◆ Problem details: Output all of the data exactly, keeping any images out of the copy.

◆ Material provided:
+--

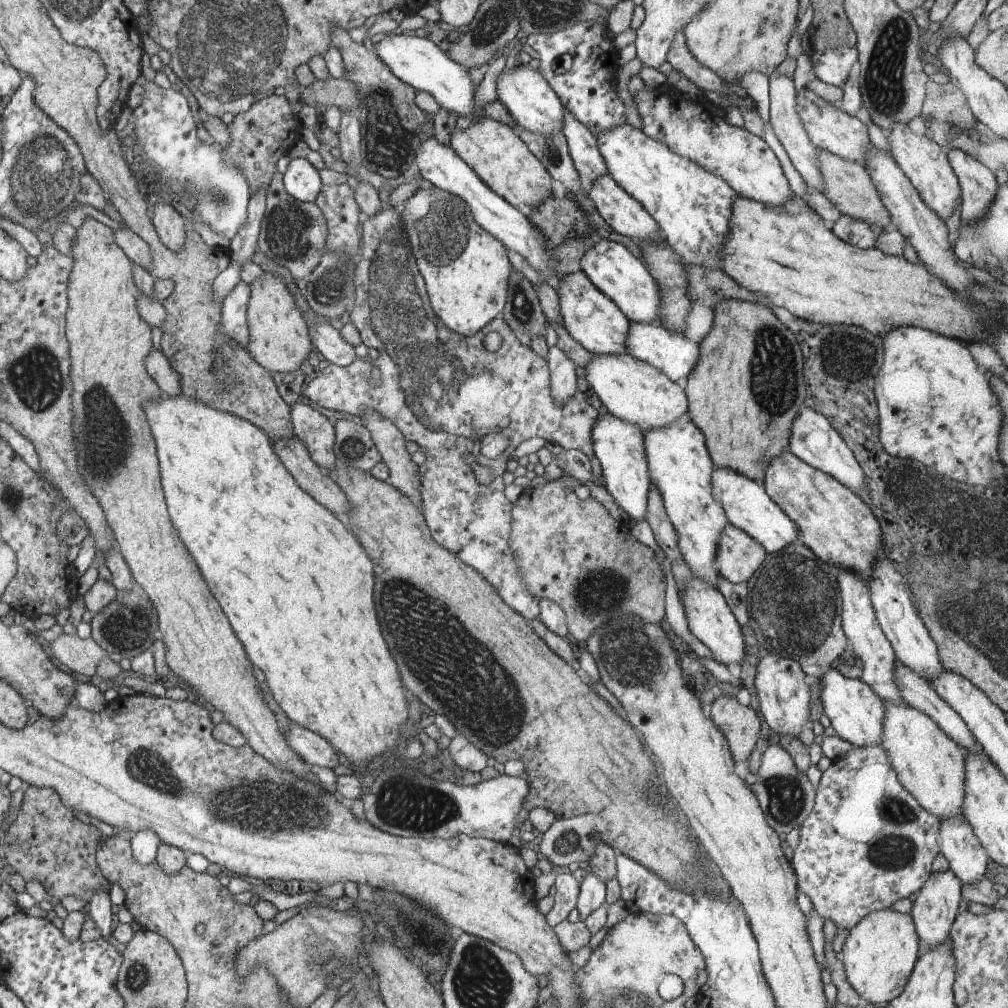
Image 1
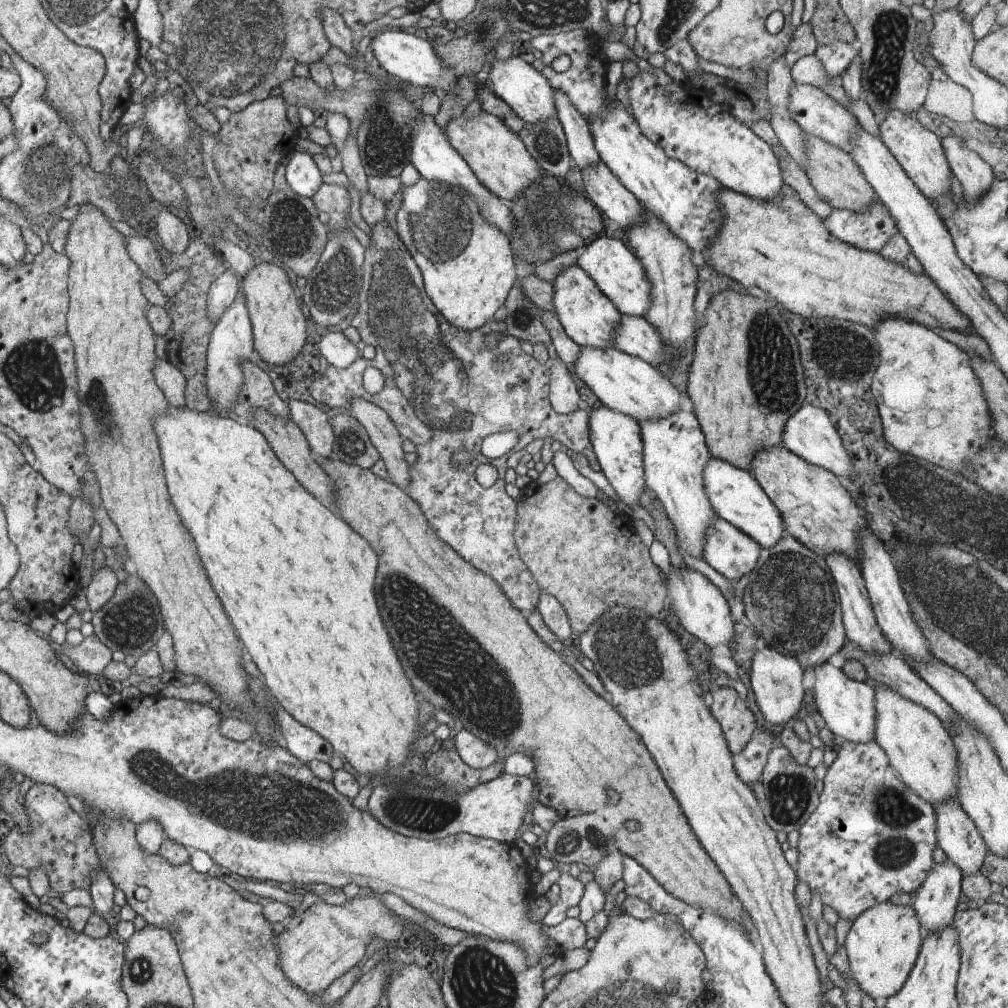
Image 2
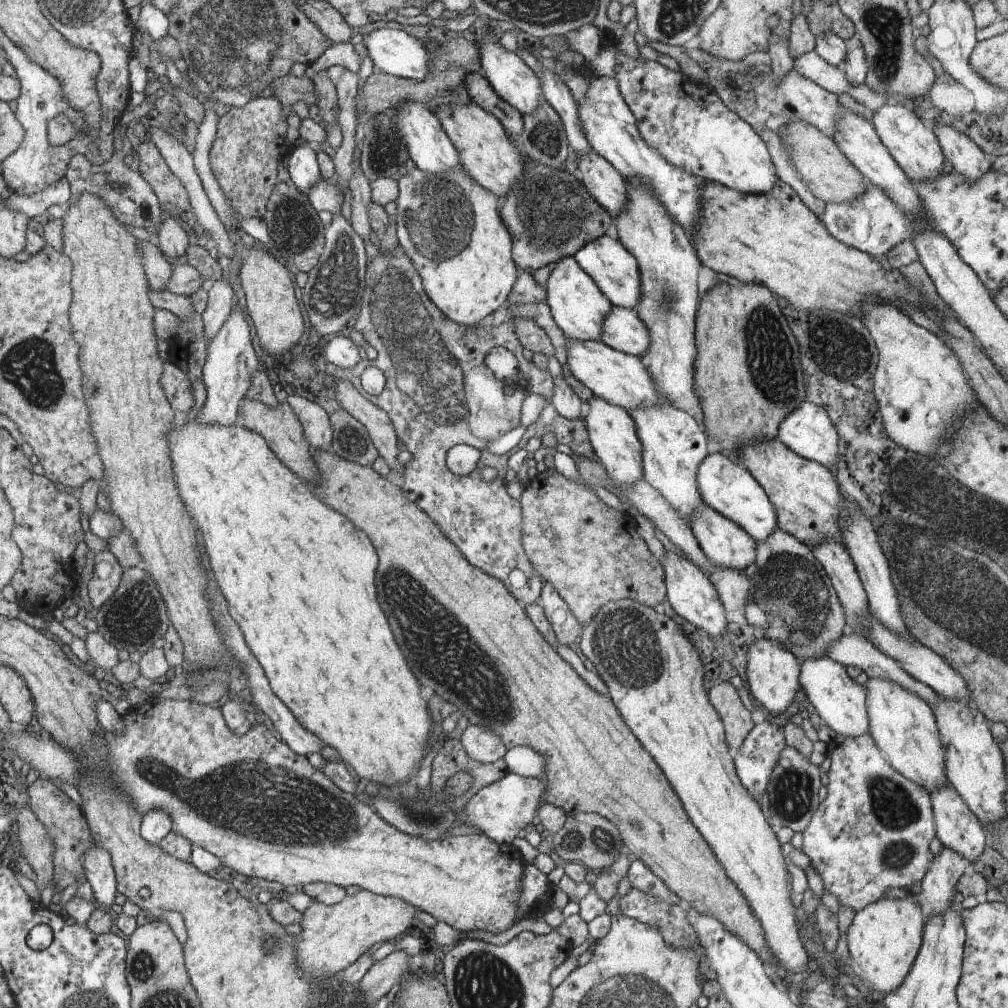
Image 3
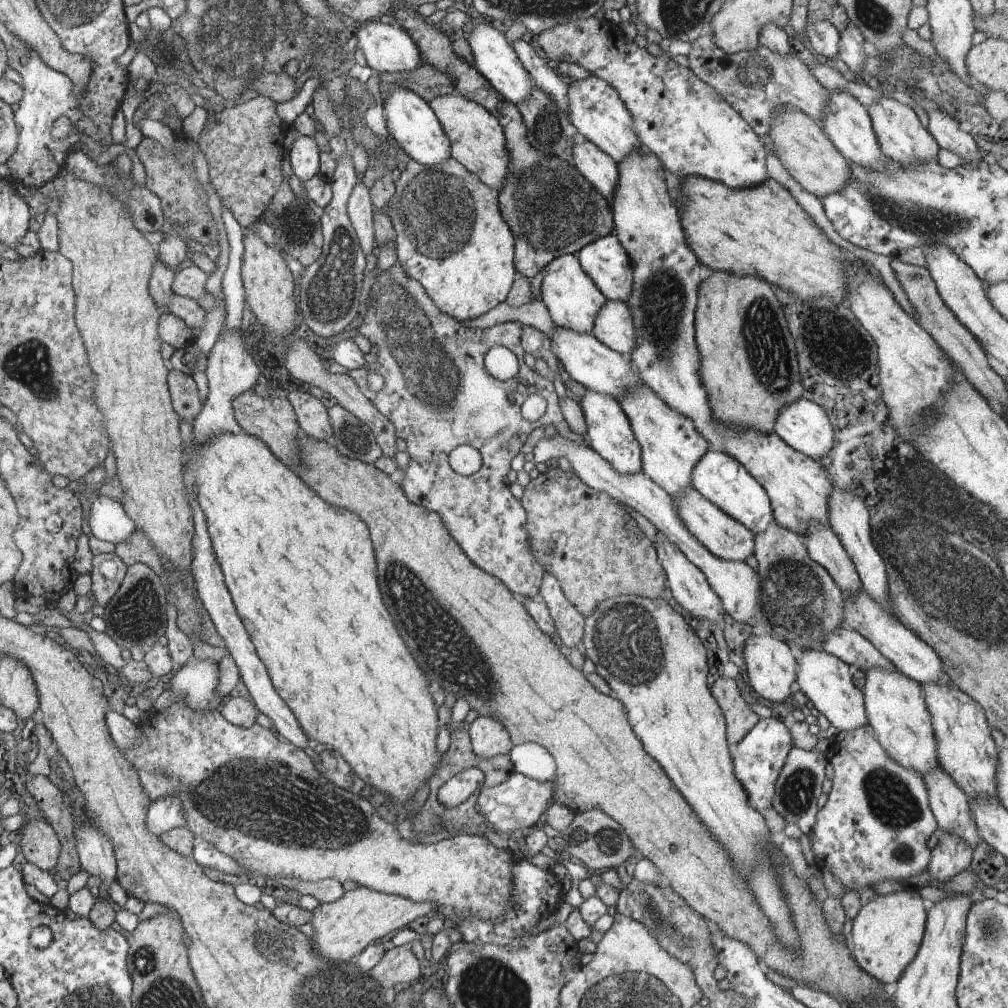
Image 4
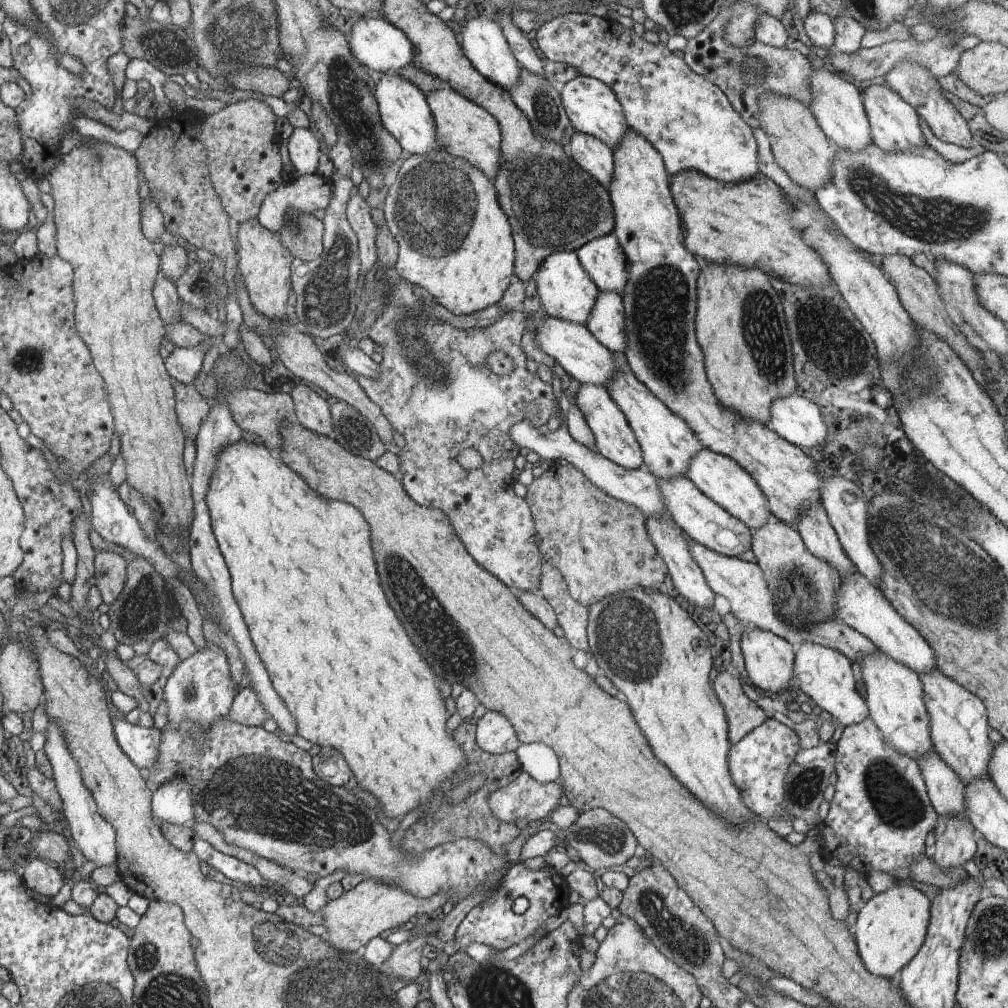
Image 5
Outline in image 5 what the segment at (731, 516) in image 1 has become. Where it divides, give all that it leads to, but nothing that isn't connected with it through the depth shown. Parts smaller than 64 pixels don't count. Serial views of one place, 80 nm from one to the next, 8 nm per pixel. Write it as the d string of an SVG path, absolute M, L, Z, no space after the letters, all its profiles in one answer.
M702 448L690 462L686 477L712 502L724 508L732 517L744 522L749 529L760 529L770 520L768 500L746 470L732 458Z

+--

◆ Completed exercise:
Image 1
Image 2
Image 3
Image 4
Image 5
Outline in image 5 what the segment at (731, 516) in image 1 has become. Where it divides, give all that it leads to, but nothing that isn't connected with it through the depth shown. Parts smaller than 64 pixels don't count. Serial views of one place, 80 nm from one to the next, 8 nm per pixel. Write it as the d string of an SVG path, absolute M, L, Z, no space after the letters, all its profiles in one answer.
M702 448L690 462L686 477L712 502L724 508L732 517L744 522L749 529L760 529L770 520L768 500L746 470L732 458Z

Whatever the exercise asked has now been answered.